The ACLU LGBT Project recently got a great decision (PDF) on a transgender rights issue from a federal court in Wisconsin. The result and the reasoning are a welcome sign that courts are starting to take transgender rights more seriously, and all the more heartening since the case arises in a prison context.

Prison doctors in Wisconsin, as in some other state prison systems, have for some time provided hormone therapy for some transgender prisoners, since hormones are part of the accepted medical treatment for many transgender people. Back in 2005, after the Wisconsin legislature got wind of this practice, it passed the "Inmate Sex Change Prevention Act," which barred state prisons from providing hormone therapy or sex reassignment surgery to transgender prisoners. The new law over-rode the medical judgment of prison doctors and cut off hormone treatment. The ACLU, in partnership with Lambda Legal, sued immediately, securing a preliminary ruling that any prisoners already on hormone therapy could continue their treatments. Senior Staff Attorney John Knight, along with ACLU of Wisconsin Legal Director Larry Dupuis and lawyers from Lambda Legal, tried the case in the fall of 2007.

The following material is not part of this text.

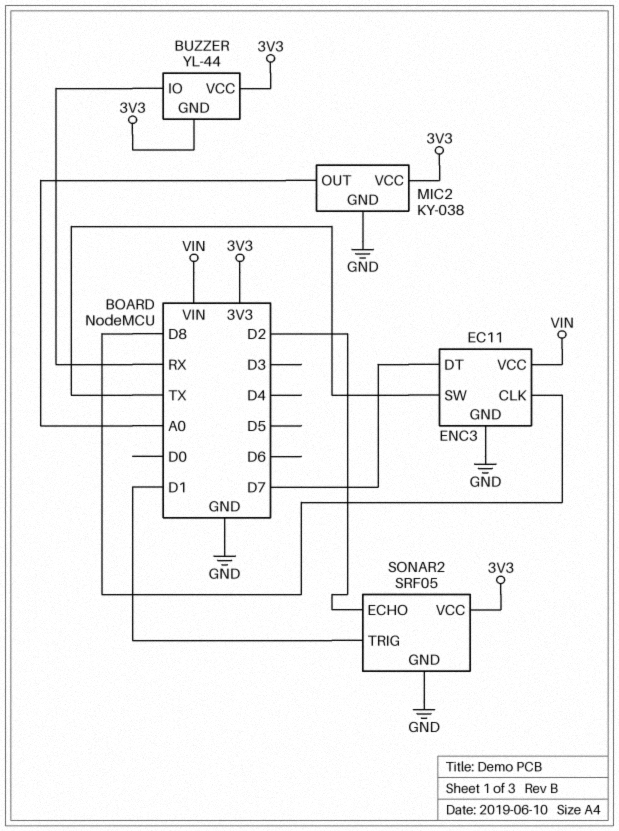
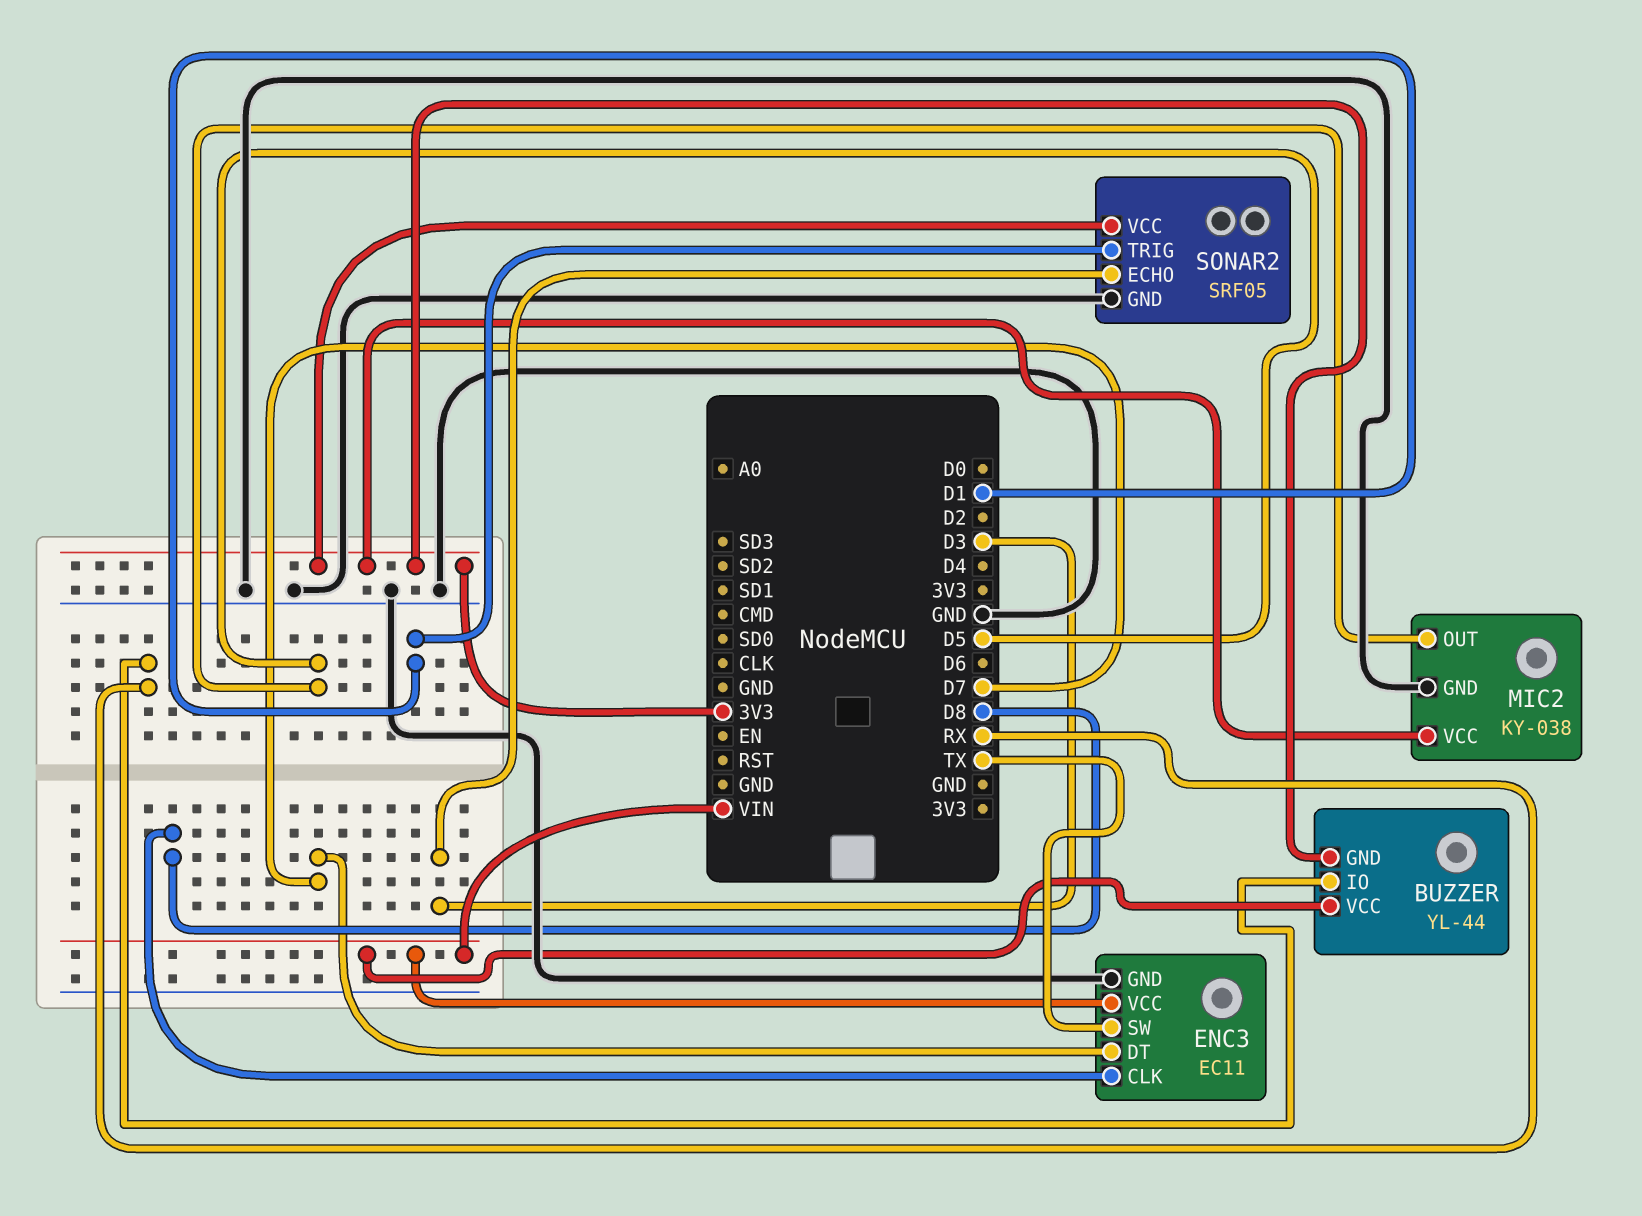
BUZZER pin VCC: 3V3 -> VIN
MIC2 pin OUT: A0 -> D5
SONAR2 pin ECHO: D2 -> D3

It took a few years to get a decision, but it was worth the wait. The federal trial court struck the statute down on two separate constitutional bases. First, the court held that the law violated the Eighth Amendment’s ban on cruel and unusual punishment of prisoners. The Eighth Amendment does not require first-rate medical care for prisoners, but it does require prisons to provide adequate medical care based on the individual needs of each prisoner. But as the court recognized here, the Wisconsin law actually prevents prison doctors from prescribing care that is medically necessary for some prisoners. Prison doctors, rather than Wisconsin’s legislators, should be deciding what care the state’s prisoners need.

The Eighth Amendment decision adds to a small but growing body of law recognizing that transition-related health care is medically necessary and that policies banning these treatments are unconstitutional.

We also argued that the law violated the Equal Protection Clause because it treated transgender prisoners differently for no logical reason. The state’s asserted reason for the ban on hormone therapy was that cutting transgender women prisoners off from hormones would decrease their feminine appearance and therefore decrease the risk of sexual assault by other prisoners. Although it is all too common for prisons to fail in their duty to protect transgender prisoners from violence and abuse, it was startling to see the government argue that it needed to deny necessary medical care in order to "protect" these prisoners. Courts that were uncomfortable with transgender people might have accepted that explanation as sufficient under the very deferential standard courts usually use for evaluating prison rules under the Constitution. But here the court focused on the fact that the state’s own prison security expert admitted that it was "an incredible stretch" to think that preventing some transgender prisoners from getting hormones would prevent future sexual assaults. He explained that hormone therapy "may or may not . . . have something to do with physical appearance," which is just "one of many ingredients that may contribute to something that supports sexual attraction from one inmate to another which may or may not arise in the form of sexual assault."

Such a clear-headed, logical, fact-based approach to the issue is a sign of the power of the Equal Protection Clause to expose bias in government. That courts are now able to get past the discomfort that many people feel about transgender people and apply such clear, dispassionate logic gives me great hope for the future and for other contexts in which transgender people are treated unfairly.